- [任务说明]:
**A)** 在这篇环境问题讨论帖中，SAI990323 称其使用的 cuda 和 pytorch 版本分别是什么？
**B)** 请从这篇环境问题讨论帖的最后一句之后续写。

- [选段]:
环境问题 - Githubissues

Excy-an commented 10 months ago

在配置环境过程中，总是报错，想了解一下cuda和pytorch使用的版本是？以及能否在2080的GPU上进行测试？

SAI990323 commented 10 months ago

我们使用的是cuda11.7和pytorch2.0.1,我理解2080和3090应该不会有这种环境上的gap，如果你使用了其他版本的cuda只需要安装对应版本的包就可以了

barton-wa commented 10 months ago

fintune_rec.py文件 computer_metrics函数，计算ROC不应该是计算pre和label之间的roc吗，怎么是pre[0]和pre[1]

SAI990323 commented 10 months ago

fintune_rec.py文件 computer_metrics函数，计算ROC不应该是计算pre和label之间的roc吗，怎么是pre[0]和pre[1]

pre[0] 和 pre[1] 对应 preprocess_logits_for_metrics 函数的返回值，已经在那里处理了label了,所以不需要在这里再处理了

Excy-an commented 9 months ago

您好，在执行您的finetuneRec文件中报错： File "/home1/ajx/TALLRec/finetune_rec.py", line 325, in fire.Fire(train) File "/home1/ajx/anaconda3/envs/Tall/lib/python3.9/site-packages/fire/core.py", line 141, in Fire component_trace = _Fire(component, args, parsed_flag_args, context, name) File "/home1/ajx/anaconda3/envs/Tall/lib/python3.9/site-packages/fire/core.py", line 475, in _Fire component, remaining_args = _CallAndUpdateTrace( File "/home1/ajx/anaconda3/envs/Tall/lib/python3.9/site-packages/fire/core.py", line 691, in _CallAndUpdateTrace component = fn(*varargs, **kwargs) File "/home1/ajx/TALLRec/finetune_rec.py", line 210, in train model.print_trainable_parameters() # Be more transparent about the % of trainable params. AttributeError: 'NoneType' object has no attribute 'print_trainable_parameters' 我的文件架构是： base_model: str = "./LlamaN", # the only required argument train_data_path: str = "./data/movie/train.json", val_data_path: str = "./data/movie/valid.json", output_dir: str = "./out", sample: int = -1,

Excy-an commented 9 months ago

output_dir="./out" base_model="/home1/ajx/TALLRec/LlamaN" train_data="./data/movie/train.json" val_data="./data/movie/valid.json" instruction_model="/home1/ajx/TALLRec/alpaca-lora-7B" 麻烦您帮忙看一下有什么问题，这个LlamaN是那个llama的hf格式，instruction_model是您的权重 weights for the instruction tuning model

SAI990323 commented 9 months ago

您好看上去像是peft版本的环境问题

zzerrrro commented 9 months ago

您好，在执行您的finetuneRec文件中报错： File "/home1/ajx/TALLRec/finetune_rec.py", line 325, in fire.Fire(train) File "/home1/ajx/anaconda3/envs/Tall/lib /python3.9/site-packages/fire/core.py”，第141行，在Fire component_trace = _Fire(component, args, parsed_flag_args, context, name) 文件“/home1/ajx/anaconda3/envs/Tall/lib / python3.9/site-packages/fire/core.py"，第475行，在_Fire 组件中，remaining_args = _CallAndUpdateTrace( File "/home1/ajx/anaconda3/envs/Tall/lib/python3.9/site- packages/fire /core.py”，第 691 行，在 _CallAndUpdateTrace 组件 = fn(*varargs, **kwargs) 文件“/home1/ajx/TALLRec/finetune_rec.py”，第 210 行，在 train model.print_trainable_parameters() # AttributeError : 'NoneType' object has no attribute 'print_trainable_parameters' 我的文件架构是： base_model: str = "./LlamaN", # the only required argument train_data_path: str = "./data /movie /train.json”，val_data_path：str =“./data/movie/valid.json”， output_dir：str =“./out”，样本：int = -1，

您好，我也遇到了同样的问题，请问最后解决了吗，是如何解决的？

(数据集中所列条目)
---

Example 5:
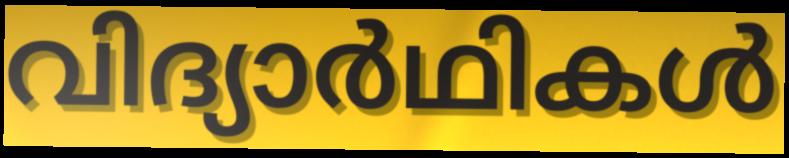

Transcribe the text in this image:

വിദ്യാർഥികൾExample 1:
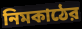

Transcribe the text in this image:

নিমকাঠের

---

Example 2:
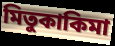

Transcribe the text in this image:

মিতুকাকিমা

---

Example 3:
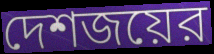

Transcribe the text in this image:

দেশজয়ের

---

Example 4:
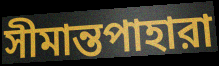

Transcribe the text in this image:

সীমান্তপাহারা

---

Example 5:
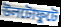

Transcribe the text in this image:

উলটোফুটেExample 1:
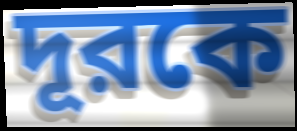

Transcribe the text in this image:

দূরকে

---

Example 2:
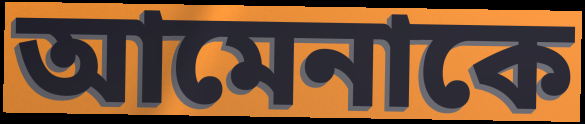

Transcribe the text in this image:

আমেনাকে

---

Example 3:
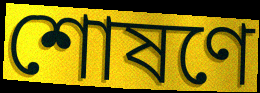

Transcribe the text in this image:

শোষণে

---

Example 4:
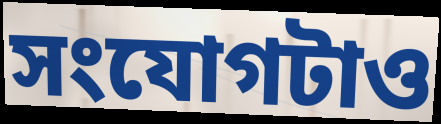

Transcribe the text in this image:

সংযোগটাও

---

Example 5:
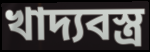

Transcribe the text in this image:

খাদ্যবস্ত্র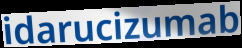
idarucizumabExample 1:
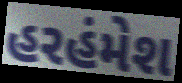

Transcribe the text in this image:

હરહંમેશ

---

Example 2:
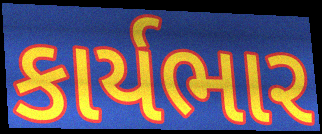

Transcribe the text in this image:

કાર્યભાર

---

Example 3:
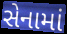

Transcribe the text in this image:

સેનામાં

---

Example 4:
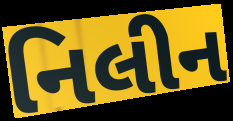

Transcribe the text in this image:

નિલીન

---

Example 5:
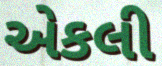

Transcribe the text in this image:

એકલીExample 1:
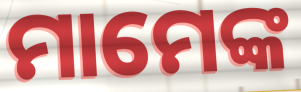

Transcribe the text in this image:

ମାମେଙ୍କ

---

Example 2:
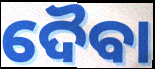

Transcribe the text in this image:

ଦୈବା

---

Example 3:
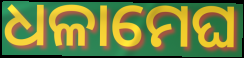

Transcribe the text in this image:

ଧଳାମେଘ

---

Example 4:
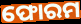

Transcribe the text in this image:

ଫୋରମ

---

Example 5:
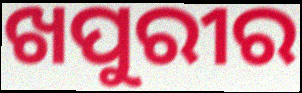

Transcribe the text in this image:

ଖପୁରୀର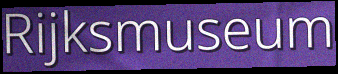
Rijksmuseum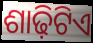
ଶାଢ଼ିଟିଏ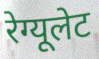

---

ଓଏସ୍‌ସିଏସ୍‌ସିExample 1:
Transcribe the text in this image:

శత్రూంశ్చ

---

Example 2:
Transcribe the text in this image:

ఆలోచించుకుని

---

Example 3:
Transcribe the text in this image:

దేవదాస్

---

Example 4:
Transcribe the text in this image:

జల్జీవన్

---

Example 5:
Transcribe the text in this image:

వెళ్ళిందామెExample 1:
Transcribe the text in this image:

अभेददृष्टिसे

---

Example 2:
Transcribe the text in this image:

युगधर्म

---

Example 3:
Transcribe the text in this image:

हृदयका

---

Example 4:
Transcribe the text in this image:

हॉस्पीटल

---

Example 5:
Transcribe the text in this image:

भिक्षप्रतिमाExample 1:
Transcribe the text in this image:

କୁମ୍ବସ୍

...

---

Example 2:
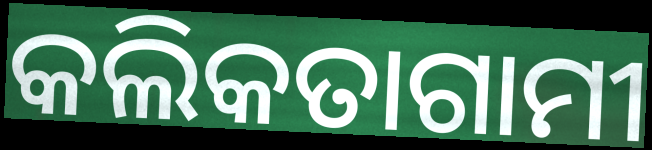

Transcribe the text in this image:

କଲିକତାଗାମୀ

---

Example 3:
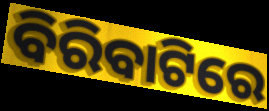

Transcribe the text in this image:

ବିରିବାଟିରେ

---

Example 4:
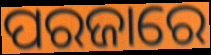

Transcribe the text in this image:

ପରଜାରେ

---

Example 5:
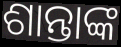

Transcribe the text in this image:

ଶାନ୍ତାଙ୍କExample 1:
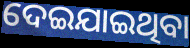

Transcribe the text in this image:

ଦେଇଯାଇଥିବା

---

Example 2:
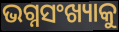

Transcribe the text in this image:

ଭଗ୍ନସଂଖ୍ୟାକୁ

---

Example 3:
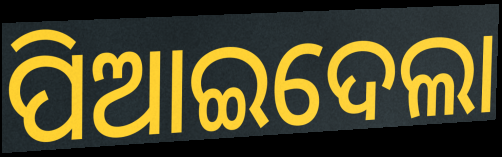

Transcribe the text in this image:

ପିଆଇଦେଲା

- [练习结果]:
**A)** cuda11.7 和 pytorch2.0.1。

**B)**
SAI990323 commented 8 months ago

您好，在执行您的finetuneRec文件中报错： File "/home1/ajx/TALLRec/finetune_rec.py", line 325, in fire.Fire(train) File "/home1/ajx/anaconda3/envs/Tall/lib /python3.9/site-packages/fire/core.py”，第141行，在Fire component_trace = _Fire(component, args, parsed_flag_args, context, name) 文件“/home1/ajx/anaconda3/envs/Tall/lib / python3.9/site-packages/fire/core.py"，第475行，在_Fire 组件中，remaining_args = _CallAndUpdateTrace( File "/home1/ajx/anaconda3/envs/Tall/lib/python3.9/site- packages/fire /core.py”，第 691 行，在 _CallAndUpdateTrace 组件 = fn(*varargs, **kwargs) 文件“/home1/ajx/TALLRec/finetune_rec.py”，第 210 行，在 train model.print_trainable_parameters() # AttributeError : 'NoneType' object has no attribute 'print_trainable_parameters' 我的文件架构是： base_model: str = "./LlamaN", # the only required argument train_data_path: str = "./data /movie /train.json”，val_data_path：str =“./data/movie/valid.json”， output_dir：str =“./out”，样本：int = -1，

您好，我也遇到了同样的问题，请问最后解决了吗，是如何解决的？

您好，请问问题解决了吗？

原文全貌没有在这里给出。